======== Text

- Genre: Comedy
- Created by: Michalis Reppas Thanasis Papathanasiou
- Based on: To klama vgike ap' ton paradeiso
- Written by: Michalis Reppas Thanasis Papathanasiou
- Directed by: Michalis Reppas Thanasis Papathanasiou
- Starring: Ioannis Apergis Niki Lami Kaiti Konstantinou Michalis Reppas Maria Lekaki Tzois Eveidi Anna Kouri Mathildi Maggira Chrysa Ropa
- Country of origin: Greece
- Original language: Greek
- No. of seasons: 1
- No. of episodes: 14

Production
- Executive producer: Lumad Productions
- Producer: Elena Chatzialexandrou
- Production locations: Athens, Greece
- Running time: 55-60 minutes

Original release
- Network: Alpha TV
- Release: September 24 – December 22, 2024

= I Katara tis Tzelas Delafragka =

I Katara tis Tzelas Delafragka (English: The Curse of Tzela Delafragka) is a Greek television comedy series by Michalis Reppas and Thanasis Papathanasiou based on the film To klama vgike ap' ton paradeiso (2001), broadcast on Alpha TV. The series premiered on 24 September 2024[1] and concluded on 22 December 2024.

==Plot==
Peloponnese, today. Between two villages, Ano and Kato Paparia, a love story of Romeo and Juliet unfolds... from there on, nothing will stand still! Unscrupulous businessmen, entanglements, family estrangement, professional killers, blackmail, kidnappings and every kind of possible and unlikely twist will happen in this series. May "Tzela D" and its chimneys be well, because the eleventh lawyer Stefanos Baras may have retired in Athens, but the curse of Tzela will remain for eternity.

================
======== Records

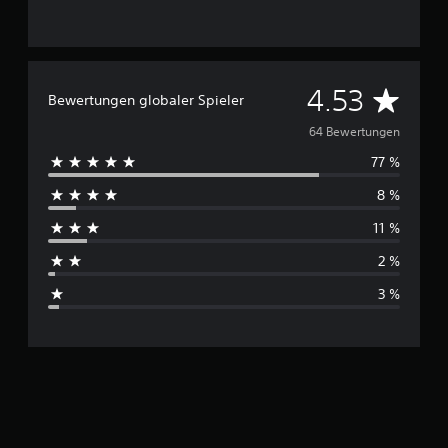
D
4.53
Bewertungen globaler Spieler
u
64 Bewertungen
77 %
r
8 %
c
11 %
h
2 %
s
3 %
c
h
n
i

================

## Task objective
Answer these questions using the page about the Greek comedy series above:
(a) Which network broadcast the series?
(b) How many episodes does the series have?
(c) Between which two villages does the love story unfold?

## Answer
(a) Alpha TV
(b) 14
(c) Ano and Kato Paparia